### Directions
Duplicate the lines in the data entries listing below, beginning at the line that contains "being replied to." and stopping after the line that contains "I've thought out". Keep every character as it stands.

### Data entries
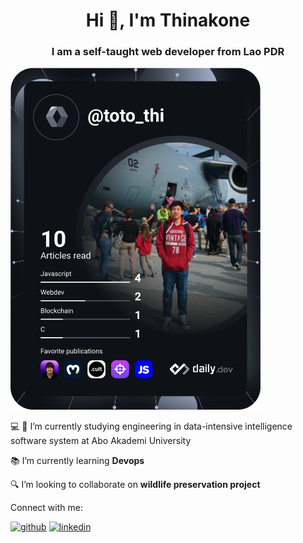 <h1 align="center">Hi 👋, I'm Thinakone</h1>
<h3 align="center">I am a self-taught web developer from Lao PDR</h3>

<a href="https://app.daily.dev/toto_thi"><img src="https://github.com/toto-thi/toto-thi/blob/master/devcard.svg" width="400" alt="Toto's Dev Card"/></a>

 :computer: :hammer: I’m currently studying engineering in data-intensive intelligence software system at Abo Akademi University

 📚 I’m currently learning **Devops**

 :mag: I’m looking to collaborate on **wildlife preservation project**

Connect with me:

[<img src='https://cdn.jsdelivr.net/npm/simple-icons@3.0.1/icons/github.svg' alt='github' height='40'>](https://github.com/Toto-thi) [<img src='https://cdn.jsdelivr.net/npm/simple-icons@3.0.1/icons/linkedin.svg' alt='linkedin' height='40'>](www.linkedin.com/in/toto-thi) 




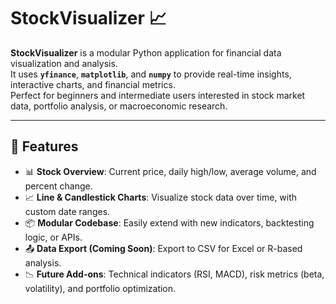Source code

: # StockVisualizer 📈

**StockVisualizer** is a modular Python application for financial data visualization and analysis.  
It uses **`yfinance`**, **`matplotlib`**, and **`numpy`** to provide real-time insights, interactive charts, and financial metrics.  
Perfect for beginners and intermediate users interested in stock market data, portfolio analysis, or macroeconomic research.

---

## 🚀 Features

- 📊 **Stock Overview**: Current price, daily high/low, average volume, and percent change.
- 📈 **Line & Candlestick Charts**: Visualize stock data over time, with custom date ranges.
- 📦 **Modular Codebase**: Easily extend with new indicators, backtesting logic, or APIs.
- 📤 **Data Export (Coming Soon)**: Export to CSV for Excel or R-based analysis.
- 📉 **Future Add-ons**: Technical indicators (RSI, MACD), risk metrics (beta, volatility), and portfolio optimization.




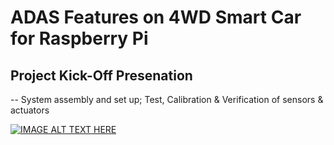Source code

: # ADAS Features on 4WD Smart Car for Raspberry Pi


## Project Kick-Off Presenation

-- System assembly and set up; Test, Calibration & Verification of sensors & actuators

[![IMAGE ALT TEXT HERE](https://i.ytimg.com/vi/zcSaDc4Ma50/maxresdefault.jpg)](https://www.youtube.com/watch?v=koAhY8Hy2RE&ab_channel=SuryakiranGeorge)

---

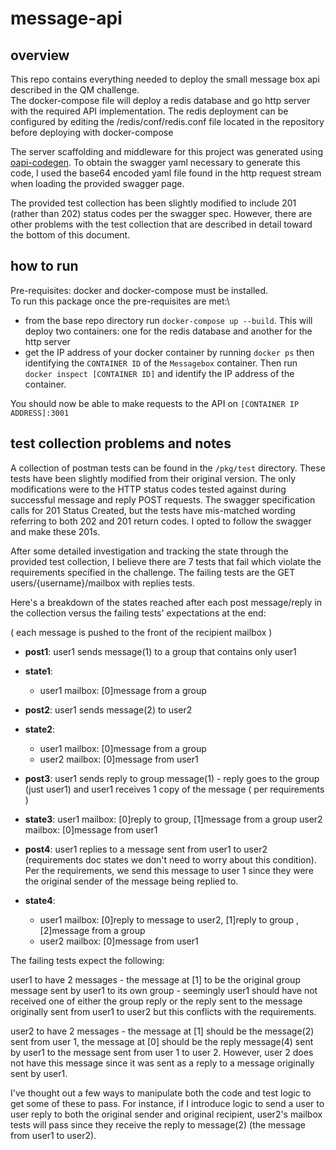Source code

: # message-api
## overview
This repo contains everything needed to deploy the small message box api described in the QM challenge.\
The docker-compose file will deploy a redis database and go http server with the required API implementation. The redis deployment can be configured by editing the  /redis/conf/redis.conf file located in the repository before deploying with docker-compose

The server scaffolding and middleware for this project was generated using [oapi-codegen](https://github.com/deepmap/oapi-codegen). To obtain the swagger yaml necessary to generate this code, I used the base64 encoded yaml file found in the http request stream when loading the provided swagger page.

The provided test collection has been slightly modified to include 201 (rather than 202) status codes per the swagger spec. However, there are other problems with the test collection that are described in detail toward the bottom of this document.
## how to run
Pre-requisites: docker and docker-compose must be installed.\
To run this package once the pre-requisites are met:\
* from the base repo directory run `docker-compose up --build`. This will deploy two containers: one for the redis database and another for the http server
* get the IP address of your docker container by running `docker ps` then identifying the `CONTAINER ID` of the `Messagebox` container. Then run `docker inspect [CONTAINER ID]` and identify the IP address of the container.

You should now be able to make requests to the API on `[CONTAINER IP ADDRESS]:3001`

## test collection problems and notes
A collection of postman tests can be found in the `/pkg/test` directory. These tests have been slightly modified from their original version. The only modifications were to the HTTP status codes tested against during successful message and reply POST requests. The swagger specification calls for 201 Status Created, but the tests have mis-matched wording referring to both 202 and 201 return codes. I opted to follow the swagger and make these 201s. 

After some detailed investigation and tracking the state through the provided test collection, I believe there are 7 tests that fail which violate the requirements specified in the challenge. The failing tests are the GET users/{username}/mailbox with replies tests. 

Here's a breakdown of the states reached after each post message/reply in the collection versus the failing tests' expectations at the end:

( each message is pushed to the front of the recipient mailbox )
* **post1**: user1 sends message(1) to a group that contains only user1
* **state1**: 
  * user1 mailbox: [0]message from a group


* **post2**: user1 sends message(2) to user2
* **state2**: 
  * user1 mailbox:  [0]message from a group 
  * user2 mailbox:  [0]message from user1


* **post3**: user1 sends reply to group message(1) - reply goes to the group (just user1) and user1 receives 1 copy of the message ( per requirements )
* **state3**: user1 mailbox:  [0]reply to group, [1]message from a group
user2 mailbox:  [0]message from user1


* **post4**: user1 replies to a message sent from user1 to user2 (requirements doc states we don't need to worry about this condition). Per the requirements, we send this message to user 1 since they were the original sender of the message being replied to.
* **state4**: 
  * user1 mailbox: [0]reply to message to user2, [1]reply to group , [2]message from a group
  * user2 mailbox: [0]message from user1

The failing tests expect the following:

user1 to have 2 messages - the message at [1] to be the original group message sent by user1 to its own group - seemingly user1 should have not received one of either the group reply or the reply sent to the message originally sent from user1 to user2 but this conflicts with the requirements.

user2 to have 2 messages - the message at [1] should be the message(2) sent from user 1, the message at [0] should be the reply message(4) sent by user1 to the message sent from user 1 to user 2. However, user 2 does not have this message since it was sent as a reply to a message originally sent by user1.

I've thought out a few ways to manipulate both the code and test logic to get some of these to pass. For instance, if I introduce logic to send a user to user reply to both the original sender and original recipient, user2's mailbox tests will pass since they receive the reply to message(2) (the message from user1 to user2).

### Response below
* **post4**: user1 replies to a message sent from user1 to user2 (requirements doc states we don't need to worry about this condition). Per the requirements, we send this message to user 1 since they were the original sender of the message being replied to.
* **state4**: 
  * user1 mailbox: [0]reply to message to user2, [1]reply to group , [2]message from a group
  * user2 mailbox: [0]message from user1

The failing tests expect the following:

user1 to have 2 messages - the message at [1] to be the original group message sent by user1 to its own group - seemingly user1 should have not received one of either the group reply or the reply sent to the message originally sent from user1 to user2 but this conflicts with the requirements.

user2 to have 2 messages - the message at [1] should be the message(2) sent from user 1, the message at [0] should be the reply message(4) sent by user1 to the message sent from user 1 to user 2. However, user 2 does not have this message since it was sent as a reply to a message originally sent by user1.

I've thought out a few ways to manipulate both the code and test logic to get some of these to pass. For instance, if I introduce logic to send a user to user reply to both the original sender and original recipient, user2's mailbox tests will pass since they receive the reply to message(2) (the message from user1 to user2).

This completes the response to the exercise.